SK Hynix also suggested that whatever the real number is, it would not be abnormal or significant.
"We can confirm that a defect was found in a few DRAM products," SK Hynix said in a statement. "We're currently talking to a limited number of customers affected by this to address the issue. While it’s too early to estimate the potential losses, we don't think they would be that significant as the defect is within the range of typical quality issue check."
If true, it raises the question as to how the defective wafers slipped through the cracks, instead of being caught by a "typical quality issue check." Whatever the case might be, SK Hynix does seem to be fretting over the situation, other than wanting to set the record straight in light of earlier reports on the scale of the defect.
"The scale of the potentially losses mentioned in the rumor is absolutely not true and exaggerated," the company said.
SK Hynix is also said to be pushing for a police investigation into the source of the original 240,000 defective wafers claim. We doubt it will amount to anything.

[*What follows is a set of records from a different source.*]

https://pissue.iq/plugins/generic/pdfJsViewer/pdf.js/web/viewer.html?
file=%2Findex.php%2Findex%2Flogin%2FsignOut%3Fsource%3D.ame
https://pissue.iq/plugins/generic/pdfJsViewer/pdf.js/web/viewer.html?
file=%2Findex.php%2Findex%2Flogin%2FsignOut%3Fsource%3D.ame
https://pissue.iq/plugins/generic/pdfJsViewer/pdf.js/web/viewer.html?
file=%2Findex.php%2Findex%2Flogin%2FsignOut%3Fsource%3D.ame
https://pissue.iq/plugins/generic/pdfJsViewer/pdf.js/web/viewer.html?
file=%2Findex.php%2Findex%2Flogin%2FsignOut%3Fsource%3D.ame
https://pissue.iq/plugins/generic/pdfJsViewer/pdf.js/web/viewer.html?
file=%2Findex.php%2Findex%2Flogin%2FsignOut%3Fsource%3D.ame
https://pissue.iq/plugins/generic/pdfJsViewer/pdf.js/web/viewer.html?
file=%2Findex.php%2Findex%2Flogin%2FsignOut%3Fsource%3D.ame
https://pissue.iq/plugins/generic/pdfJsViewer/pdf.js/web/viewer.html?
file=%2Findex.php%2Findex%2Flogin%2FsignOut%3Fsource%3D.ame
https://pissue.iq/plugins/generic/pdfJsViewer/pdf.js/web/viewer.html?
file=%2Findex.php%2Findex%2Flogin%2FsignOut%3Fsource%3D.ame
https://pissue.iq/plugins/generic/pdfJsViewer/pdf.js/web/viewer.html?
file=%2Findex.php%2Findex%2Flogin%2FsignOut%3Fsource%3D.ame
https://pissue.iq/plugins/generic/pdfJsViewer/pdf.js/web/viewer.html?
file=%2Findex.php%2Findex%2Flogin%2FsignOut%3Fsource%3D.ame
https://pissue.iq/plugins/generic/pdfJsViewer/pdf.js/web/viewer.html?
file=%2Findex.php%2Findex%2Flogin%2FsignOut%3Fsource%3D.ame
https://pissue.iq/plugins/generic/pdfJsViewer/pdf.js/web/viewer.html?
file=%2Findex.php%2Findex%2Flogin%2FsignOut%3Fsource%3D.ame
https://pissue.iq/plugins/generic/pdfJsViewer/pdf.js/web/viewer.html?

It's said SK Hynix produces around 1.8 million wafers per month. Earlier reports, which SK Hynix is refuting, suggested that 240,000 defective wafers would amount to a loss of $1.7 billion.
Such a loss due to a defect could also have a temporary trickle effect on the industry at large, potentially leading to a shortage of DRAM and higher prices for consumers. But it does not look like that will be the case.